== WHAT THIS TASK INVOLVES ==
Line by line, print the records exactly, and keep images out of the copy.

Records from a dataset
[Start of section]
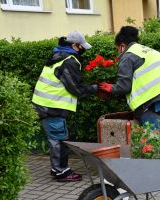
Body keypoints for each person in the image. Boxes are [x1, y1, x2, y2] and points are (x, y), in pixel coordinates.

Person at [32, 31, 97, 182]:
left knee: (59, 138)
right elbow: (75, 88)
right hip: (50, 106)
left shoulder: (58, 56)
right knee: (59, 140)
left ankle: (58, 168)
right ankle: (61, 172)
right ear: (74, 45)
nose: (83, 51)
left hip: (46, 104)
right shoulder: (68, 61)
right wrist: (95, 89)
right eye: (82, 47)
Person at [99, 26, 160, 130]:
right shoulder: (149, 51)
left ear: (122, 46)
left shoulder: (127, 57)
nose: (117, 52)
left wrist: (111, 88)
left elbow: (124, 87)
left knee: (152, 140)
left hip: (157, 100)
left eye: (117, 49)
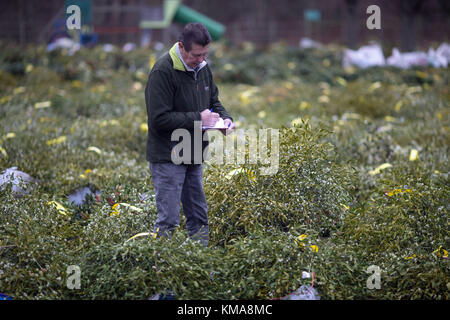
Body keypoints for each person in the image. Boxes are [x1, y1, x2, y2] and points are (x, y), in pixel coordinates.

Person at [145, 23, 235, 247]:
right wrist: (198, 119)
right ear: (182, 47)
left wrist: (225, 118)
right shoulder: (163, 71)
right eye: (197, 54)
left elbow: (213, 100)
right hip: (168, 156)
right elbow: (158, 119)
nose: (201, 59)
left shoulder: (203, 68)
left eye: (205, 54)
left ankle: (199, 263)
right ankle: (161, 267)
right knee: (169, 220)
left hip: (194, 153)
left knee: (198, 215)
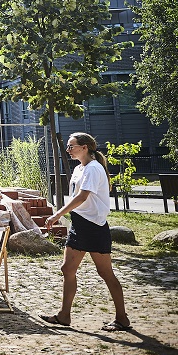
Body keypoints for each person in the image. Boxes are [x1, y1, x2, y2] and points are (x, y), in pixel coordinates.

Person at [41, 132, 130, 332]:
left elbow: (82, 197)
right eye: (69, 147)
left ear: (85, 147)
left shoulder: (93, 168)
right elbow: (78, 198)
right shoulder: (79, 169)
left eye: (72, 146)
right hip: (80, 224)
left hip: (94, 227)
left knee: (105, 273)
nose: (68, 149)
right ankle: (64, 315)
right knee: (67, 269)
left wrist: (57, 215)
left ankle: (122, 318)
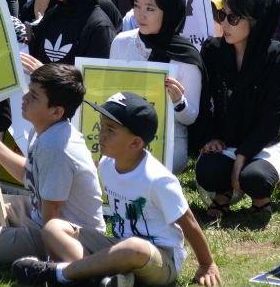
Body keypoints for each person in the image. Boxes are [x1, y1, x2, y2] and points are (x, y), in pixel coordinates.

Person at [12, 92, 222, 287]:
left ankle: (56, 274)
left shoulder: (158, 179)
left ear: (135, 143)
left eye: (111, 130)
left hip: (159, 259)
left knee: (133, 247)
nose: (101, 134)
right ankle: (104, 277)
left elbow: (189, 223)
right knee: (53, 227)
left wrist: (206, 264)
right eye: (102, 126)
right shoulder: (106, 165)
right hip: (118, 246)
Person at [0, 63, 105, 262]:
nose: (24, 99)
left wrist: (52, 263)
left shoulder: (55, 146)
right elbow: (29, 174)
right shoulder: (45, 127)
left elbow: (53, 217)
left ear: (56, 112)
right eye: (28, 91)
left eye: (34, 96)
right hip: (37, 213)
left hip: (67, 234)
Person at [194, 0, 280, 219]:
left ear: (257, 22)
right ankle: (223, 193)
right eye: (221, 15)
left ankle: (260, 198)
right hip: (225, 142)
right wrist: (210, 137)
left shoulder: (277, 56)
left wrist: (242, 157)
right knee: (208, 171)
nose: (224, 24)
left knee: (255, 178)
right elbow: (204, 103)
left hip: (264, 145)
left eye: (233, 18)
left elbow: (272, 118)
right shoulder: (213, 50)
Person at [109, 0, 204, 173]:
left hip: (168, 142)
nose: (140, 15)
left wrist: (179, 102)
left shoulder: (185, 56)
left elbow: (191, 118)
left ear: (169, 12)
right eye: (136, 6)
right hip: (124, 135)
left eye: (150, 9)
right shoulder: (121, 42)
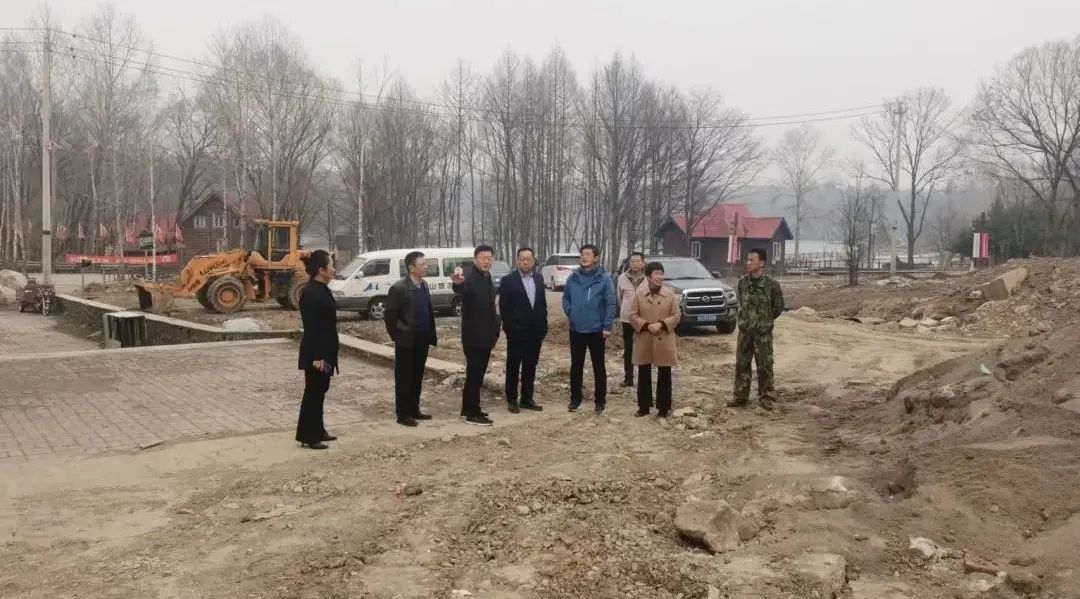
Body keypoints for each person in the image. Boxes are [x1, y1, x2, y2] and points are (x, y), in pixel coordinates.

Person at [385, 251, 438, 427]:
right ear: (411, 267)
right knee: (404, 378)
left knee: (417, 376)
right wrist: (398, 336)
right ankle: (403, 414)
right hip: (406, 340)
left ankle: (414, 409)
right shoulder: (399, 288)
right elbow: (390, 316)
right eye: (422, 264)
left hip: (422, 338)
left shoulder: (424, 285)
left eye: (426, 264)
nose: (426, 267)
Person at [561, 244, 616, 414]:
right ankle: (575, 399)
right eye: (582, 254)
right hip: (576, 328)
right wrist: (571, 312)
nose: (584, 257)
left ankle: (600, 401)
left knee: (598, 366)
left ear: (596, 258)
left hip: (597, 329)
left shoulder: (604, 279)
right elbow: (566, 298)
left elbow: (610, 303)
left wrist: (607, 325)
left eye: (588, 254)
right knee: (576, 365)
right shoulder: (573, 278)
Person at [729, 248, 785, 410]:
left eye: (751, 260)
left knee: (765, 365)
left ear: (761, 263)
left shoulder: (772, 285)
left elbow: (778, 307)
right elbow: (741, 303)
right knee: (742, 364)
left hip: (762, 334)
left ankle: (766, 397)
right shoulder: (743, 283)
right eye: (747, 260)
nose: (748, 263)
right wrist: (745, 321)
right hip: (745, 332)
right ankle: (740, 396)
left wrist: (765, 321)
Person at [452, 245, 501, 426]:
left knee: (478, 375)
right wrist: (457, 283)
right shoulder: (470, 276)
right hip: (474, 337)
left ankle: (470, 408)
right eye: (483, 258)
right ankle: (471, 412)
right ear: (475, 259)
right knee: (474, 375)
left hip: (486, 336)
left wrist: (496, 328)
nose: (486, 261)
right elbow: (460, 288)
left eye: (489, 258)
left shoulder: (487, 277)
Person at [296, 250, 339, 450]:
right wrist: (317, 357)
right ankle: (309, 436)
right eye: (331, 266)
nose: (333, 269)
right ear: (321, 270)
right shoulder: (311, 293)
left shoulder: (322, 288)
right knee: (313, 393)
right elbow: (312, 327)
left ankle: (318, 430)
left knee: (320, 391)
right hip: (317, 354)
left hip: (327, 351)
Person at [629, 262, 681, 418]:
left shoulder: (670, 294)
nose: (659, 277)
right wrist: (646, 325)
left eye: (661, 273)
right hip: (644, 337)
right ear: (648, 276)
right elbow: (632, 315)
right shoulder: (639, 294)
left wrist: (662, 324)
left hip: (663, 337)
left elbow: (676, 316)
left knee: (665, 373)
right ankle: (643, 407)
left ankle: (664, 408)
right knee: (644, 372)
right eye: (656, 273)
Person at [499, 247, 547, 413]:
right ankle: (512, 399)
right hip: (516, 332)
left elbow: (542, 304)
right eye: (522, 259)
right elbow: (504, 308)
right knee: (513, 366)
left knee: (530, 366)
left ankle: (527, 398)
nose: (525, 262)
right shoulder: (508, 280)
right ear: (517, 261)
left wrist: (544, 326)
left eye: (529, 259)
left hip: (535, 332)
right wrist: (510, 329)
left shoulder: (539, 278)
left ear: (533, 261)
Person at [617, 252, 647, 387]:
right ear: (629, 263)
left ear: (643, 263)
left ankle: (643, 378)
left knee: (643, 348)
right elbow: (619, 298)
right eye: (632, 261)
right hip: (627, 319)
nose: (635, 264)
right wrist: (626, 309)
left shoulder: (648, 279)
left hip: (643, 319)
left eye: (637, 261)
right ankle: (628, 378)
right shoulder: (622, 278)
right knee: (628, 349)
[End of section]
== RESPONSE BOX ==
Body keypoints for each person in the image. Boxes are [x1, y1, x2, y2] and points are (x, y), in pixel coordinates.

Person at [32, 31, 97, 182]:
left knee: (59, 138)
right elbow: (75, 88)
right hip: (50, 106)
left shoulder: (58, 56)
right knee: (59, 140)
left ankle: (58, 168)
right ankle: (61, 172)
right ear: (74, 45)
nose: (83, 51)
left hip: (46, 104)
right shoulder: (68, 61)
right wrist: (95, 89)
right eye: (82, 47)
Person at [99, 26, 160, 130]:
right shoulder: (149, 51)
left ear: (122, 46)
left shoulder: (127, 57)
nose: (117, 52)
left wrist: (111, 88)
left elbow: (124, 87)
left knee: (152, 140)
left hip: (157, 100)
left eye: (117, 49)
Body keypoints for each person in the image. Boxes are [x1, y1, x2, y2] and points are (x, y), in pixel coordinates.

Person at [145, 23, 235, 247]:
right wrist: (198, 119)
right ear: (182, 47)
left wrist: (225, 118)
right shoulder: (163, 71)
right eye: (197, 54)
left elbow: (213, 100)
right hip: (168, 156)
right elbow: (158, 119)
nose: (201, 59)
left shoulder: (203, 68)
left eye: (205, 54)
left ankle: (199, 263)
right ankle: (161, 267)
right knee: (169, 220)
left hip: (194, 153)
left knee: (198, 215)
Body keypoints for each person in the image. Boxes are [x1, y1, x2, y2] and points are (x, y), in pixel coordinates.

Person at [41, 132, 130, 332]:
left elbow: (82, 197)
right eye: (69, 147)
left ear: (85, 147)
left shoulder: (93, 168)
right elbow: (78, 198)
right shoulder: (79, 169)
left eye: (72, 146)
right hip: (80, 224)
left hip: (94, 227)
left knee: (105, 273)
nose: (68, 149)
right ankle: (64, 315)
right knee: (67, 269)
left wrist: (57, 215)
left ankle: (122, 318)
Body keypoints for each person in the image. Boxes are [x1, y1, x2, y2] and points are (x, y), in pixel coordinates.

Person at [12, 92, 222, 287]:
left ankle: (56, 274)
left shoulder: (158, 179)
left ear: (135, 143)
left eye: (111, 130)
left hip: (159, 259)
left knee: (133, 247)
nose: (101, 134)
right ankle: (104, 277)
left elbow: (189, 223)
right knee: (53, 227)
left wrist: (206, 264)
right eye: (102, 126)
right shoulder: (106, 165)
right hip: (118, 246)
Person at [0, 63, 105, 262]:
nose: (24, 99)
left wrist: (52, 263)
left shoulder: (55, 146)
right elbow: (29, 174)
right shoulder: (45, 127)
left elbow: (53, 217)
left ear: (56, 112)
right eye: (28, 91)
left eye: (34, 96)
right hip: (37, 213)
left hip: (67, 234)
Person at [194, 0, 280, 219]:
left ear: (257, 22)
right ankle: (223, 193)
right eye: (221, 15)
left ankle: (260, 198)
right hip: (225, 142)
right wrist: (210, 137)
left shoulder: (277, 56)
left wrist: (242, 157)
right knee: (208, 171)
nose: (224, 24)
left knee: (255, 178)
right elbow: (204, 103)
left hip: (264, 145)
left eye: (233, 18)
left elbow: (272, 118)
right shoulder: (213, 50)
Person at [109, 0, 204, 173]:
left hip: (168, 142)
nose: (140, 15)
left wrist: (179, 102)
left shoulder: (185, 56)
left elbow: (191, 118)
left ear: (169, 12)
right eye: (136, 6)
right hip: (124, 135)
left eye: (150, 9)
right shoulder: (121, 42)
Body keypoints for each person in the image. Boxes are [x1, y1, x2, y2] and points are (x, y), in pixel coordinates.

Person at [385, 251, 438, 427]:
right ear: (411, 267)
right knee: (404, 378)
left knee: (417, 376)
right wrist: (398, 336)
right ankle: (403, 414)
right hip: (406, 340)
left ankle: (414, 409)
right shoulder: (399, 288)
right elbow: (390, 316)
right eye: (422, 264)
left hip: (422, 338)
left shoulder: (424, 285)
left eye: (426, 264)
nose: (426, 267)
Person at [561, 244, 616, 414]:
right ankle: (575, 399)
right eye: (582, 254)
right hip: (576, 328)
right wrist: (571, 312)
nose: (584, 257)
left ankle: (600, 401)
left knee: (598, 366)
left ear: (596, 258)
left hip: (597, 329)
left shoulder: (604, 279)
right elbow: (566, 298)
left elbow: (610, 303)
left wrist: (607, 325)
left eye: (588, 254)
right knee: (576, 365)
right shoulder: (573, 278)
Person at [729, 248, 785, 410]:
left eye: (751, 260)
left knee: (765, 365)
left ear: (761, 263)
left shoulder: (772, 285)
left elbow: (778, 307)
right elbow: (741, 303)
right knee: (742, 364)
left hip: (762, 334)
left ankle: (766, 397)
right shoulder: (743, 283)
right eye: (747, 260)
nose: (748, 263)
right wrist: (745, 321)
right hip: (745, 332)
right ankle: (740, 396)
left wrist: (765, 321)
Person at [452, 245, 501, 426]:
left knee: (478, 375)
right wrist: (457, 283)
right shoulder: (470, 276)
right hip: (474, 337)
left ankle: (470, 408)
right eye: (483, 258)
right ankle: (471, 412)
right ear: (475, 259)
right knee: (474, 375)
left hip: (486, 336)
left wrist: (496, 328)
nose: (486, 261)
right elbow: (460, 288)
left eye: (489, 258)
left shoulder: (487, 277)
Person at [296, 250, 339, 450]:
right wrist: (317, 357)
right ankle: (309, 436)
right eye: (331, 266)
nose: (333, 269)
right ear: (321, 270)
right shoulder: (311, 293)
left shoulder: (322, 288)
right knee: (313, 393)
right elbow: (312, 327)
left ankle: (318, 430)
left knee: (320, 391)
right hip: (317, 354)
left hip: (327, 351)
Person at [629, 262, 681, 418]:
left shoulder: (670, 294)
nose: (659, 277)
right wrist: (646, 325)
left eye: (661, 273)
right hip: (644, 337)
right ear: (648, 276)
right elbow: (632, 315)
right shoulder: (639, 294)
left wrist: (662, 324)
left hip: (663, 337)
left elbow: (676, 316)
left knee: (665, 373)
right ankle: (643, 407)
left ankle: (664, 408)
right knee: (644, 372)
right eye: (656, 273)
Person at [499, 247, 547, 413]:
right ankle: (512, 399)
right hip: (516, 332)
left elbow: (542, 304)
right eye: (522, 259)
right elbow: (504, 308)
right knee: (513, 366)
left knee: (530, 366)
left ankle: (527, 398)
nose: (525, 262)
right shoulder: (508, 280)
right ear: (517, 261)
left wrist: (544, 326)
left eye: (529, 259)
left hip: (535, 332)
right wrist: (510, 329)
left shoulder: (539, 278)
left ear: (533, 261)
Person at [617, 252, 647, 387]:
right ear: (629, 263)
left ear: (643, 263)
left ankle: (643, 378)
left knee: (643, 348)
right elbow: (619, 298)
right eye: (632, 261)
right hip: (627, 319)
nose: (635, 264)
right wrist: (626, 309)
left shoulder: (648, 279)
left hip: (643, 319)
left eye: (637, 261)
right ankle: (628, 378)
right shoulder: (622, 278)
right knee: (628, 349)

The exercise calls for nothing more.